Task to complete:
In the forum thread about working dogs, what sport is Jennifer Marshall's AB training for?

Want to see a great Rottweiler look up Anton Vom Hein. Had a grand daughter of his, not a "show dog" but wow power and speed.


----------



## Sammy Walker (Jan 27, 2009)

Contact Amanda Hoskinson in Fla. She has been in the working rottweilers for several years.She has took several to SCH.3.She is a great person and honest.Amanda will steer you in the right direction.Her e-mail is [email protected];-)


----------



## Jennifer Marshall (Dec 13, 2007)

Dee if you are interested in working dogs and are looking for a dog to do sport I still suggest looking into the AB. I have one that is training for Mondio. I also have an Airedale from Don that is a sport prospect, possibly for Mondio. There are different "types" of ABs and everybody has their own goals for breeding them, if you are interested in the breed I recommend them and can put you in the right direction if you are looking for a sport dog. Tracey Delin of KIWS (Knights In White Satin) ABs: http://www.kiwsabs.com/dogs/ourdogs.htm is a member here and just posted about having two males available from a nice working bred litter.

Rows:
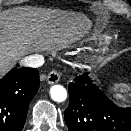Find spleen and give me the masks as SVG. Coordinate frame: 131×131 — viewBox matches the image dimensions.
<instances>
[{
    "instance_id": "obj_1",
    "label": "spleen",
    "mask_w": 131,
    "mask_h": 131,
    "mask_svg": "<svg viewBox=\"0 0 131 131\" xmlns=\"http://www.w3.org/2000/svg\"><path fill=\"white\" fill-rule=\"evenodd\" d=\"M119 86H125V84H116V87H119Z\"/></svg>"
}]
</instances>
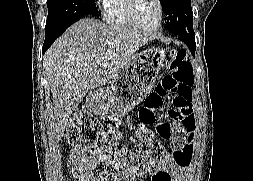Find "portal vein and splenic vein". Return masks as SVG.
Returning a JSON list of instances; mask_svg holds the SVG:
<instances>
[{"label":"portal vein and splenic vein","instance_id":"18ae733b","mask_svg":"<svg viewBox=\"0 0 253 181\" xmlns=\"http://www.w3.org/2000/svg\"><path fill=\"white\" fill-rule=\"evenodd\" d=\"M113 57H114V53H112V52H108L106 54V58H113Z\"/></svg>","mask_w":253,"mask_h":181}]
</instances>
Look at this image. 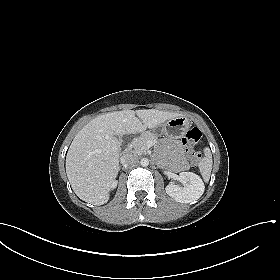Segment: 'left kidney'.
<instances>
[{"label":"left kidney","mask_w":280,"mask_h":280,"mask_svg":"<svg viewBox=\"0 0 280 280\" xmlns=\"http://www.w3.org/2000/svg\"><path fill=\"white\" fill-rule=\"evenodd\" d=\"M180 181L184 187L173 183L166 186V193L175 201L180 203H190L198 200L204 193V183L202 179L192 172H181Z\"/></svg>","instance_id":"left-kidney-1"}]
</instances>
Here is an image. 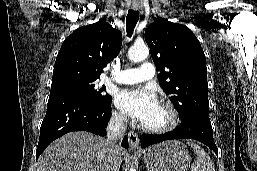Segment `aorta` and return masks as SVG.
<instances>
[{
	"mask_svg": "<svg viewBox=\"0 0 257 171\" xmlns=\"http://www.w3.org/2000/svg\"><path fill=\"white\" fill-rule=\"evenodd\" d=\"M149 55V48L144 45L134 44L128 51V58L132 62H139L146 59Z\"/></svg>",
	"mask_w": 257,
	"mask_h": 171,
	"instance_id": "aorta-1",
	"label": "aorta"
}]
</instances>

Written reply:
Mondio.